Our need for meaning.

From its conception, psychoanalysis has been as much about a therapeutic method for treating neuroses as a theory of the mind. In this way it considers some of the major questions around our continued search for meaning expressed through literature, music and art.

‘How to live in a world in which justice and power, right and might, often seem to have nothing to do with each other? How to deal with the fear that my own aggression and violence will overflow and violate all that I care about? How to confront my own death, and the deaths of those I love? How to act responsibly in the absence of freedom? How to make this inhumane world a more humane place and so comfort myself, and offer comfort to others.’

Alford 1992 The Psychoanalytic Theory of Greek Tragedy

Viktor Frankl, a psychotherapist and contemporary of Sigmund Freud, developed his therapeutic skills in an impossible setting. He was among those sent to the concentration camps by the Nazis, and he used his skills to inspire prisoners to fight for their survival by finding meaning in their suffering.
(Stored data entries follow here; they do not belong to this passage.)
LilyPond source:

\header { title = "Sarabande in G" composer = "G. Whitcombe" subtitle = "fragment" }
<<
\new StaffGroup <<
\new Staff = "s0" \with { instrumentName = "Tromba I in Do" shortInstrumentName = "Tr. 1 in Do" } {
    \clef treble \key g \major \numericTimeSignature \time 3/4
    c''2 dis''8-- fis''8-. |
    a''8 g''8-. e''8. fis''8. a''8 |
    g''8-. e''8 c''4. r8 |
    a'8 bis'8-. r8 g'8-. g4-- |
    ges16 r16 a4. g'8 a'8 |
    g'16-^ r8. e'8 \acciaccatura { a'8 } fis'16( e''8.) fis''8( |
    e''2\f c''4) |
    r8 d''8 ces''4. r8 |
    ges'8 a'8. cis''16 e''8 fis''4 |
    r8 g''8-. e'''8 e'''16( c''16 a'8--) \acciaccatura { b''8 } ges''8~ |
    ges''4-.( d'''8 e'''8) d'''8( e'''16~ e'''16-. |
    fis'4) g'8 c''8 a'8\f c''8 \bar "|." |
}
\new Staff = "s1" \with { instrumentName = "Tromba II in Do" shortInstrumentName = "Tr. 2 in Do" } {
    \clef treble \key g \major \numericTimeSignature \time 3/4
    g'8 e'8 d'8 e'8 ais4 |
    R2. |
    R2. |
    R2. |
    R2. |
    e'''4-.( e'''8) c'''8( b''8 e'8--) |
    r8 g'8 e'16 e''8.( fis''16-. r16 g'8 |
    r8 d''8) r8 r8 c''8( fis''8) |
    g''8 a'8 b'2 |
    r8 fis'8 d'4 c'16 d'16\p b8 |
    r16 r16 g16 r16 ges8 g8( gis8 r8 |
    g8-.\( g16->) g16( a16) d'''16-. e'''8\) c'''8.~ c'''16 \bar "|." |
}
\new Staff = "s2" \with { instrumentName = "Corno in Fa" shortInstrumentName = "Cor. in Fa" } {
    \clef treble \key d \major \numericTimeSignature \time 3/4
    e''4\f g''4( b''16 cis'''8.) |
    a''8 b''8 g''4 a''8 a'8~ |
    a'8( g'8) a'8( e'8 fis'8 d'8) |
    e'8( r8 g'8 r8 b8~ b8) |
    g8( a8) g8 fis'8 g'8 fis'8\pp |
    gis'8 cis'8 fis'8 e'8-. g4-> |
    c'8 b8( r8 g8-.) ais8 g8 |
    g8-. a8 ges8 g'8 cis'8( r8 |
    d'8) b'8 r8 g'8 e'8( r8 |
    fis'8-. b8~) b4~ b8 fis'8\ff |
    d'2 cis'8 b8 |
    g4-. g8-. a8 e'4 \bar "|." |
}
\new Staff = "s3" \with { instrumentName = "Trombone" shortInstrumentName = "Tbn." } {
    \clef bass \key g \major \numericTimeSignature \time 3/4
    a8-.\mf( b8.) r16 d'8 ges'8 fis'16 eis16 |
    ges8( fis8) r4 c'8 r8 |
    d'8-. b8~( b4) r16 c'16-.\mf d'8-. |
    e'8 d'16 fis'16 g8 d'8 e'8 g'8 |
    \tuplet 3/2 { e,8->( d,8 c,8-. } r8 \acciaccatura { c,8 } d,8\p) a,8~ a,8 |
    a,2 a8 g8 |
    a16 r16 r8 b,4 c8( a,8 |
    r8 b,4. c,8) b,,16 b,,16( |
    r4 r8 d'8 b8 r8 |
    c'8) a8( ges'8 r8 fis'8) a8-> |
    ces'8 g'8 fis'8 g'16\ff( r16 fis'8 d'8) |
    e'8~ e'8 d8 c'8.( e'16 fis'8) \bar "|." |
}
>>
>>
He states “As a professor in two fields, neurology and psychiatry, I am fully aware of the extent to which man is subject to biological, psychological and sociological conditions. But in addition to being a professor in two fields I am a survivor of four camps — concentration camps, that is — and as such I also bear witness to the unexpected extent to which man is capable of defying and braving even the worst conditions conceivable.”

In the clip below Frankl speaks to young people on how he came to formulate his ideas. And states – “Between stimulus and response, there is a space. In that space is our power to choose our response. In our response lies our growth and our freedom.

Frankl’s book ‘ Mans search for Meaning’ provides an extraordinary example of how humans are able to survive through some of the darkest hours and the most crushing situations imaginable and provides inspiration to us all.